[Entries provided — start]

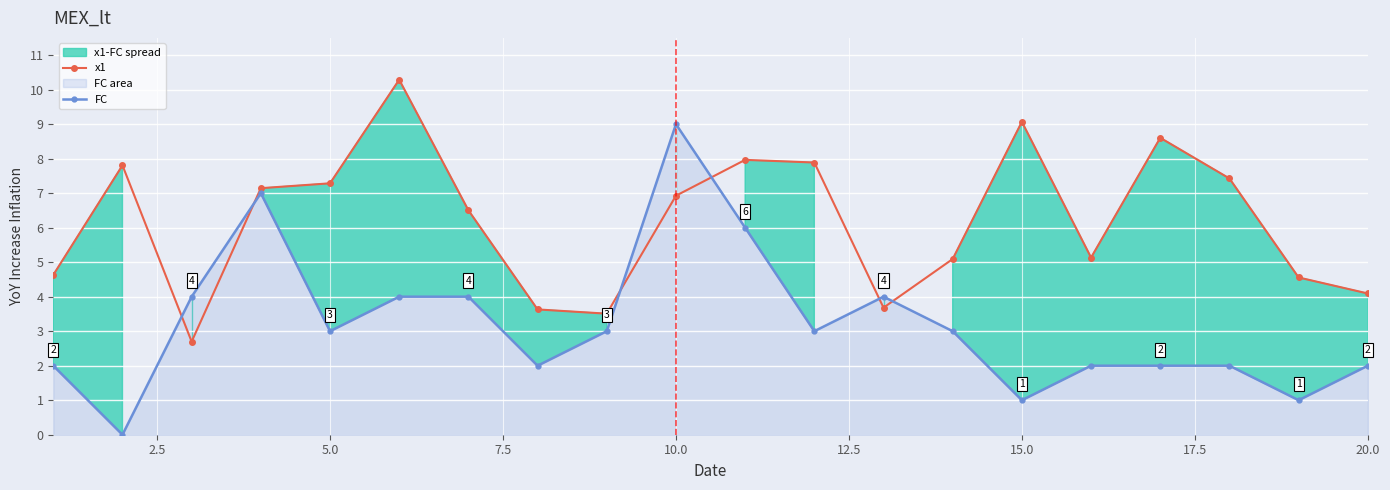

Reading left to right, what are all the values shown in this chart?

x1: 4.6	7.8	2.7	7.1	7.3	10.3	6.5	3.6	3.5	6.9	8.0	7.9	3.7	5.1	9.1	5.1	8.6	7.4	4.6	4.1
FC: 2.0	0.0	4.0	7.0	3.0	4.0	4.0	2.0	3.0	9.0	6.0	3.0	4.0	3.0	1.0	2.0	2.0	2.0	1.0	2.0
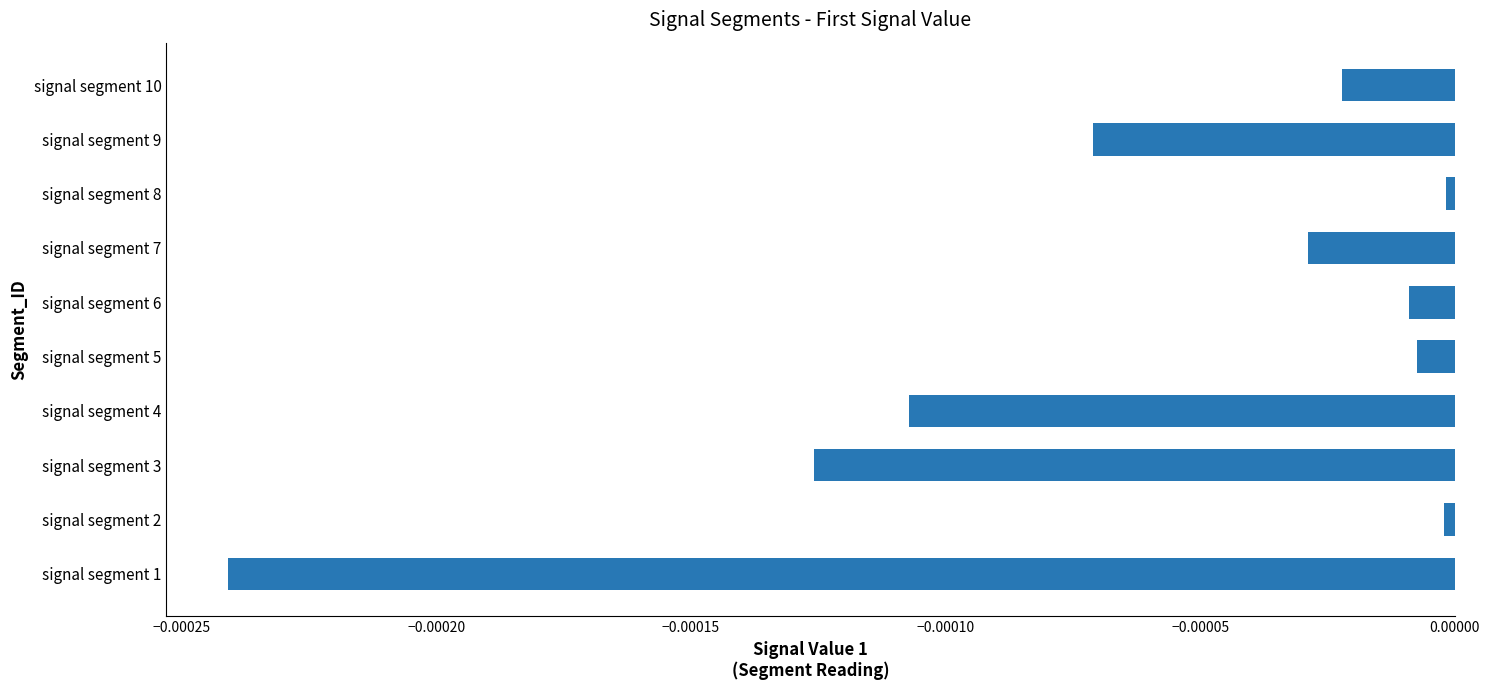

The value at signal segment 9 is -0.0. True or false?

True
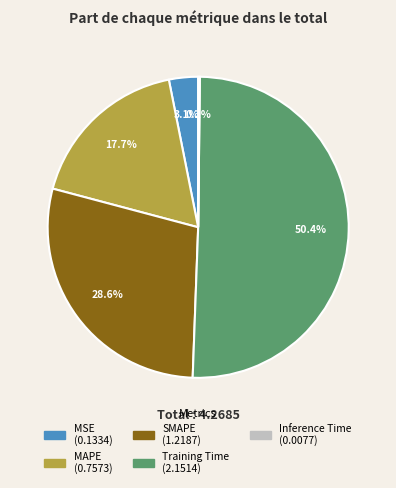

True or false: Training Time accounts for 50% of the total.

True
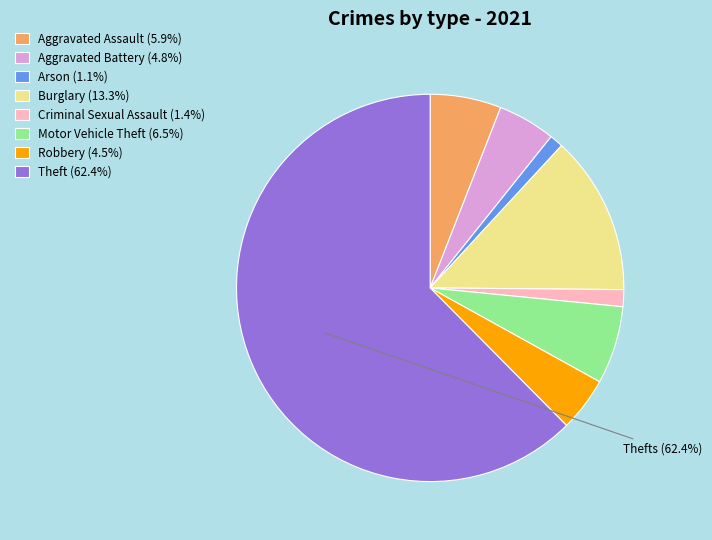

What percentage is the Theft slice, to the nearest percent?

62%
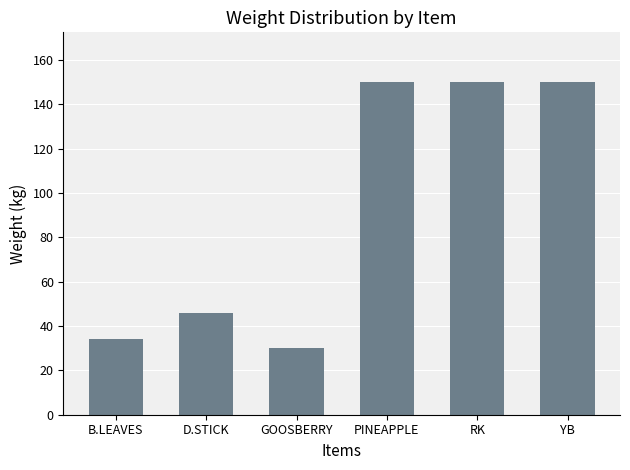

What is the change in value from GOOSBERRY to PINEAPPLE?

+120.0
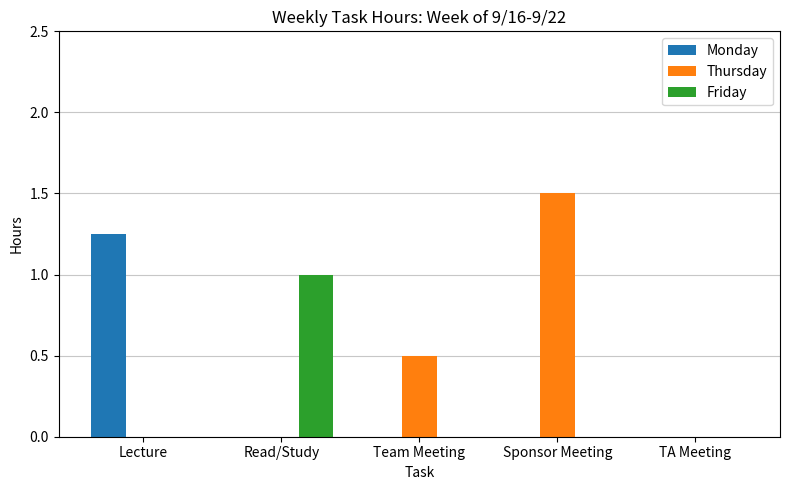

Does the chart contain stacked bars?

No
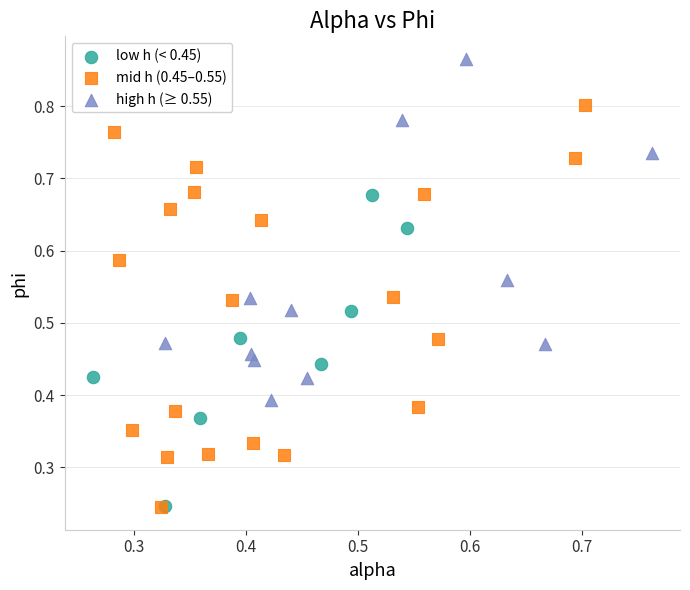

Which series has the widest spread of Y values?

mid h (0.45–0.55)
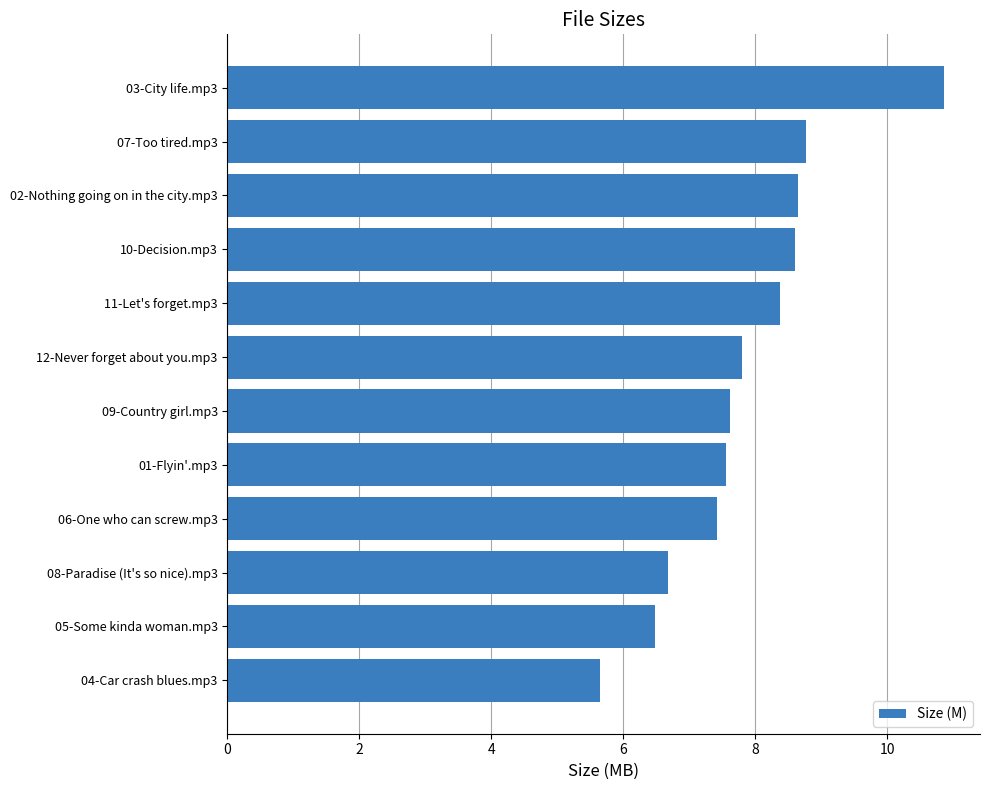

Which label corresponds to the largest value in the chart?

03-City life.mp3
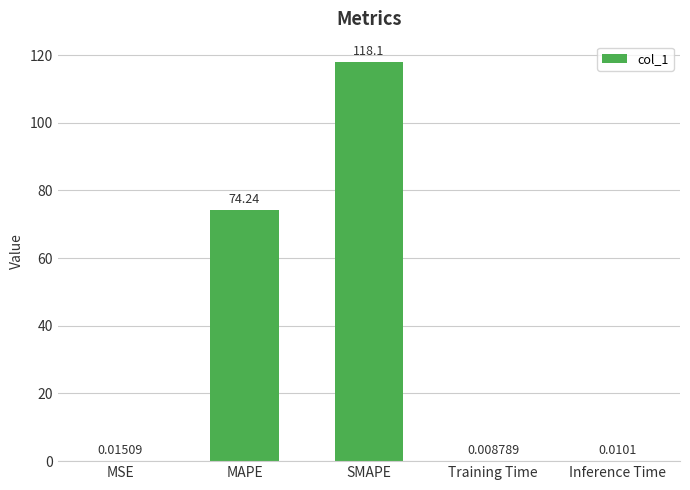

At which category does the chart reach its peak across all series?

SMAPE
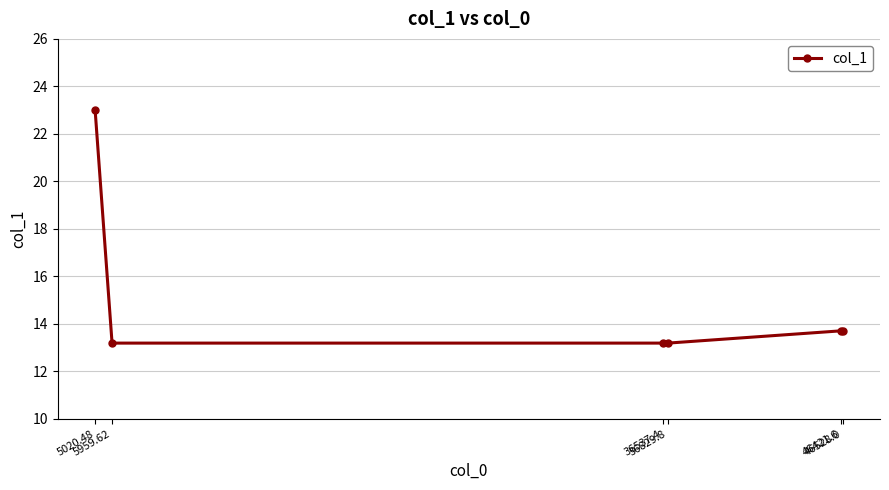

At which category does the chart reach its peak across all series?

5020.48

[Entries provided — finish]

- _Instructions for the task_
Copy out every line of the records above word for word, leaving out the pictures.

- _Written solution_
Reading left to right, what are all the values shown in this chart?

x1: 4.6	7.8	2.7	7.1	7.3	10.3	6.5	3.6	3.5	6.9	8.0	7.9	3.7	5.1	9.1	5.1	8.6	7.4	4.6	4.1
FC: 2.0	0.0	4.0	7.0	3.0	4.0	4.0	2.0	3.0	9.0	6.0	3.0	4.0	3.0	1.0	2.0	2.0	2.0	1.0	2.0

The value at signal segment 9 is -0.0. True or false?

True

True or false: Training Time accounts for 50% of the total.

True

What percentage is the Theft slice, to the nearest percent?

62%

What is the change in value from GOOSBERRY to PINEAPPLE?

+120.0

Does the chart contain stacked bars?

No

Which series has the widest spread of Y values?

mid h (0.45–0.55)

Which label corresponds to the largest value in the chart?

03-City life.mp3

At which category does the chart reach its peak across all series?

SMAPE

At which category does the chart reach its peak across all series?

5020.48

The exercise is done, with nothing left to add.